What this task involves => May I please have every record restated word for word, with the images left out?

[Collected data]
● ● ● ●

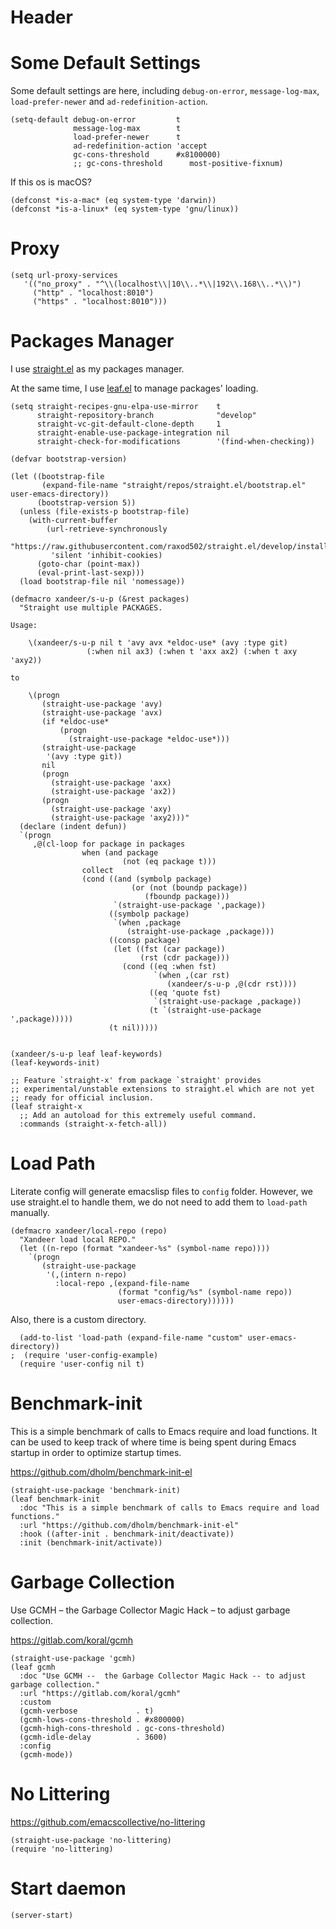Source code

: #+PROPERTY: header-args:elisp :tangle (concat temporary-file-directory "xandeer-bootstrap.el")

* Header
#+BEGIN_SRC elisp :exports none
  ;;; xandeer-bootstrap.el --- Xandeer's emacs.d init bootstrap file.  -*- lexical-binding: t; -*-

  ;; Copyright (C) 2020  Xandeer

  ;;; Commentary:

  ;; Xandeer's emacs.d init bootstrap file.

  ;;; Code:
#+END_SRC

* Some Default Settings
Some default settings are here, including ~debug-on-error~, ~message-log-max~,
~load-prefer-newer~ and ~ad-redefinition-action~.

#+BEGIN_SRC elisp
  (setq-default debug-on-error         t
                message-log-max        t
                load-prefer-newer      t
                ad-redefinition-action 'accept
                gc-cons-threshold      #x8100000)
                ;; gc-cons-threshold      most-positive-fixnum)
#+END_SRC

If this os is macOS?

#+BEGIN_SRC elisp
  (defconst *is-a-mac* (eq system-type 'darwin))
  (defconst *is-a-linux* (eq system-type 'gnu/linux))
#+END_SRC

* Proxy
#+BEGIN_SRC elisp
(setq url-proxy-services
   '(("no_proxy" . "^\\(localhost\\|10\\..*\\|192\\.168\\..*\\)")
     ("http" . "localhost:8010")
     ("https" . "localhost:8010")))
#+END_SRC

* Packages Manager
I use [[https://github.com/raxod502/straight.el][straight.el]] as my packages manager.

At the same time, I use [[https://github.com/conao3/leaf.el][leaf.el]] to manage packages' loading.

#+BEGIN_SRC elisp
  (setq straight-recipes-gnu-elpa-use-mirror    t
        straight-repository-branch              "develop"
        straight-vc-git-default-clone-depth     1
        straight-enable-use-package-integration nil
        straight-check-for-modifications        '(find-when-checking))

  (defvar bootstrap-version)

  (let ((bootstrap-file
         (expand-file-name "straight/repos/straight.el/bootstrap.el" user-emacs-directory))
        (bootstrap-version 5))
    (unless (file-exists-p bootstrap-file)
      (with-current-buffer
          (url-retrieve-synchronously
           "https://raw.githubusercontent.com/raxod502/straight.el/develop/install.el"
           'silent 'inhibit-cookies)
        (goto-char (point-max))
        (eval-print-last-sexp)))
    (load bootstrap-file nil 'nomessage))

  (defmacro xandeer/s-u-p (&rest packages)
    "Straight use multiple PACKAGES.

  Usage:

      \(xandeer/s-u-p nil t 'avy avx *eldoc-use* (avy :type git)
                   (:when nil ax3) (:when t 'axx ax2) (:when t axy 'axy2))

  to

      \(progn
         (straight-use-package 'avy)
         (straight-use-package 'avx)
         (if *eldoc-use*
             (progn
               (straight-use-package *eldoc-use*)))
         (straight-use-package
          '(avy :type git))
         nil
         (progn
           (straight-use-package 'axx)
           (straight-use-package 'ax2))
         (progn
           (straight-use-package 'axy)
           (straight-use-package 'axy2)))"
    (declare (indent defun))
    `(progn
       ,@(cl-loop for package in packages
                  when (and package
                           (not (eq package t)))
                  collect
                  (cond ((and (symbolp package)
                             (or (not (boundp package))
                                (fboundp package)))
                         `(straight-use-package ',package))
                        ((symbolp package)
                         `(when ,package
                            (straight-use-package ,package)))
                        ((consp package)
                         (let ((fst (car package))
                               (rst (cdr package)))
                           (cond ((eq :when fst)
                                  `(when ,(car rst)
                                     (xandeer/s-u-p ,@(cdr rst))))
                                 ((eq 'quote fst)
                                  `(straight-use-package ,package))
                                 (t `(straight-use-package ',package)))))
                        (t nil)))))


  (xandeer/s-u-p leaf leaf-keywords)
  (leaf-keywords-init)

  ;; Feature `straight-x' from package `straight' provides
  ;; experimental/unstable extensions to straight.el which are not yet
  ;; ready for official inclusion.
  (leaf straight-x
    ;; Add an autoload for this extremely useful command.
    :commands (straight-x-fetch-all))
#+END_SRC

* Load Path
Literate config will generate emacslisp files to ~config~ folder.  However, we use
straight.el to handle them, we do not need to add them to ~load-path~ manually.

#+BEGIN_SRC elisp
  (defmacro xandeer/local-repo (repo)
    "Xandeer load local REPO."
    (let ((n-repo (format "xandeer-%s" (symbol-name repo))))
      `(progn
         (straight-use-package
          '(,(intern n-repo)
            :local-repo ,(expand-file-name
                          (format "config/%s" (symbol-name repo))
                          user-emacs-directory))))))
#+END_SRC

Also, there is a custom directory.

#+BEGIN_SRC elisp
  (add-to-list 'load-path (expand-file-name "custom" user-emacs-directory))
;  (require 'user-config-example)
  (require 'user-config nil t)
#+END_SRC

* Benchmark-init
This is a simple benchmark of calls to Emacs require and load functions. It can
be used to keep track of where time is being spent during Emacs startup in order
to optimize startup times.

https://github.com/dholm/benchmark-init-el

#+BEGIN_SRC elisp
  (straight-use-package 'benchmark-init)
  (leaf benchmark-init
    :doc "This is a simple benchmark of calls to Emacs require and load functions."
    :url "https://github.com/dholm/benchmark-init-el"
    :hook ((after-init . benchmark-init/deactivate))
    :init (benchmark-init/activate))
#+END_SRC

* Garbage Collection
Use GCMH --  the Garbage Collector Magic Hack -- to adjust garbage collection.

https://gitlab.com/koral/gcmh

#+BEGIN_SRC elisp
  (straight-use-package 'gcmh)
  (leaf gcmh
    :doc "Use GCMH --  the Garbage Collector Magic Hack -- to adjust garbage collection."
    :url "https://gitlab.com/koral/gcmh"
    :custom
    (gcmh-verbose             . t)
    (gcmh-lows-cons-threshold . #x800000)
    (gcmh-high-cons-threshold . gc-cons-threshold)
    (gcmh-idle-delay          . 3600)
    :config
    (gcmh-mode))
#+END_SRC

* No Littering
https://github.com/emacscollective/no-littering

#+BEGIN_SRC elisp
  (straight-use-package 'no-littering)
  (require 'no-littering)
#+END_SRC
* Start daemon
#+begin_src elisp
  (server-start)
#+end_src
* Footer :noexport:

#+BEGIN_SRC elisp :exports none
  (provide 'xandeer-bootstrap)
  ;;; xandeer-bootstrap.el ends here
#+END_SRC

● ● ● ●

Reply to the exercise =>
Source code

: #+PROPERTY: header-args:elisp :tangle (concat temporary-file-directory "xandeer-bootstrap.el")

* Header
#+BEGIN_SRC elisp :exports none
  ;;; xandeer-bootstrap.el --- Xandeer's emacs.d init bootstrap file.  -*- lexical-binding: t; -*-

  ;; Copyright (C) 2020  Xandeer

  ;;; Commentary:

  ;; Xandeer's emacs.d init bootstrap file.

  ;;; Code:
#+END_SRC

* Some Default Settings
Some default settings are here, including ~debug-on-error~, ~message-log-max~,
~load-prefer-newer~ and ~ad-redefinition-action~.

#+BEGIN_SRC elisp
  (setq-default debug-on-error         t
                message-log-max        t
                load-prefer-newer      t
                ad-redefinition-action 'accept
                gc-cons-threshold      #x8100000)
                ;; gc-cons-threshold      most-positive-fixnum)
#+END_SRC

If this os is macOS?

#+BEGIN_SRC elisp
  (defconst *is-a-mac* (eq system-type 'darwin))
  (defconst *is-a-linux* (eq system-type 'gnu/linux))
#+END_SRC

* Proxy
#+BEGIN_SRC elisp
(setq url-proxy-services
   '(("no_proxy" . "^\\(localhost\\|10\\..*\\|192\\.168\\..*\\)")
     ("http" . "localhost:8010")
     ("https" . "localhost:8010")))
#+END_SRC

* Packages Manager
I use [[https://github.com/raxod502/straight.el][straight.el]] as my packages manager.

At the same time, I use [[https://github.com/conao3/leaf.el][leaf.el]] to manage packages' loading.

#+BEGIN_SRC elisp
  (setq straight-recipes-gnu-elpa-use-mirror    t
        straight-repository-branch              "develop"
        straight-vc-git-default-clone-depth     1
        straight-enable-use-package-integration nil
        straight-check-for-modifications        '(find-when-checking))

  (defvar bootstrap-version)

  (let ((bootstrap-file
         (expand-file-name "straight/repos/straight.el/bootstrap.el" user-emacs-directory))
        (bootstrap-version 5))
    (unless (file-exists-p bootstrap-file)
      (with-current-buffer
          (url-retrieve-synchronously
           "https://raw.githubusercontent.com/raxod502/straight.el/develop/install.el"
           'silent 'inhibit-cookies)
        (goto-char (point-max))
        (eval-print-last-sexp)))
    (load bootstrap-file nil 'nomessage))

  (defmacro xandeer/s-u-p (&rest packages)
    "Straight use multiple PACKAGES.

  Usage:

      \(xandeer/s-u-p nil t 'avy avx *eldoc-use* (avy :type git)
                   (:when nil ax3) (:when t 'axx ax2) (:when t axy 'axy2))

  to

      \(progn
         (straight-use-package 'avy)
         (straight-use-package 'avx)
         (if *eldoc-use*
             (progn
               (straight-use-package *eldoc-use*)))
         (straight-use-package
          '(avy :type git))
         nil
         (progn
           (straight-use-package 'axx)
           (straight-use-package 'ax2))
         (progn
           (straight-use-package 'axy)
           (straight-use-package 'axy2)))"
    (declare (indent defun))
    `(progn
       ,@(cl-loop for package in packages
                  when (and package
                           (not (eq package t)))
                  collect
                  (cond ((and (symbolp package)
                             (or (not (boundp package))
                                (fboundp package)))
                         `(straight-use-package ',package))
                        ((symbolp package)
                         `(when ,package
                            (straight-use-package ,package)))
                        ((consp package)
                         (let ((fst (car package))
                               (rst (cdr package)))
                           (cond ((eq :when fst)
                                  `(when ,(car rst)
                                     (xandeer/s-u-p ,@(cdr rst))))
                                 ((eq 'quote fst)
                                  `(straight-use-package ,package))
                                 (t `(straight-use-package ',package)))))
                        (t nil)))))


  (xandeer/s-u-p leaf leaf-keywords)
  (leaf-keywords-init)

  ;; Feature `straight-x' from package `straight' provides
  ;; experimental/unstable extensions to straight.el which are not yet
  ;; ready for official inclusion.
  (leaf straight-x
    ;; Add an autoload for this extremely useful command.
    :commands (straight-x-fetch-all))
#+END_SRC

* Load Path
Literate config will generate emacslisp files to ~config~ folder.  However, we use
straight.el to handle them, we do not need to add them to ~load-path~ manually.

#+BEGIN_SRC elisp
  (defmacro xandeer/local-repo (repo)
    "Xandeer load local REPO."
    (let ((n-repo (format "xandeer-%s" (symbol-name repo))))
      `(progn
         (straight-use-package
          '(,(intern n-repo)
            :local-repo ,(expand-file-name
                          (format "config/%s" (symbol-name repo))
                          user-emacs-directory))))))
#+END_SRC

Also, there is a custom directory.

#+BEGIN_SRC elisp
  (add-to-list 'load-path (expand-file-name "custom" user-emacs-directory))
;  (require 'user-config-example)
  (require 'user-config nil t)
#+END_SRC

* Benchmark-init
This is a simple benchmark of calls to Emacs require and load functions. It can
be used to keep track of where time is being spent during Emacs startup in order
to optimize startup times.

https://github.com/dholm/benchmark-init-el

#+BEGIN_SRC elisp
  (straight-use-package 'benchmark-init)
  (leaf benchmark-init
    :doc "This is a simple benchmark of calls to Emacs require and load functions."
    :url "https://github.com/dholm/benchmark-init-el"
    :hook ((after-init . benchmark-init/deactivate))
    :init (benchmark-init/activate))
#+END_SRC

* Garbage Collection
Use GCMH --  the Garbage Collector Magic Hack -- to adjust garbage collection.

https://gitlab.com/koral/gcmh

#+BEGIN_SRC elisp
  (straight-use-package 'gcmh)
  (leaf gcmh
    :doc "Use GCMH --  the Garbage Collector Magic Hack -- to adjust garbage collection."
    :url "https://gitlab.com/koral/gcmh"
    :custom
    (gcmh-verbose             . t)
    (gcmh-lows-cons-threshold . #x800000)
    (gcmh-high-cons-threshold . gc-cons-threshold)
    (gcmh-idle-delay          . 3600)
    :config
    (gcmh-mode))
#+END_SRC

* No Littering
https://github.com/emacscollective/no-littering

#+BEGIN_SRC elisp
  (straight-use-package 'no-littering)
  (require 'no-littering)
#+END_SRC
* Start daemon
#+begin_src elisp
  (server-start)
#+end_src
* Footer :noexport:

#+BEGIN_SRC elisp :exports none
  (provide 'xandeer-bootstrap)
  ;;; xandeer-bootstrap.el ends here
#+END_SRC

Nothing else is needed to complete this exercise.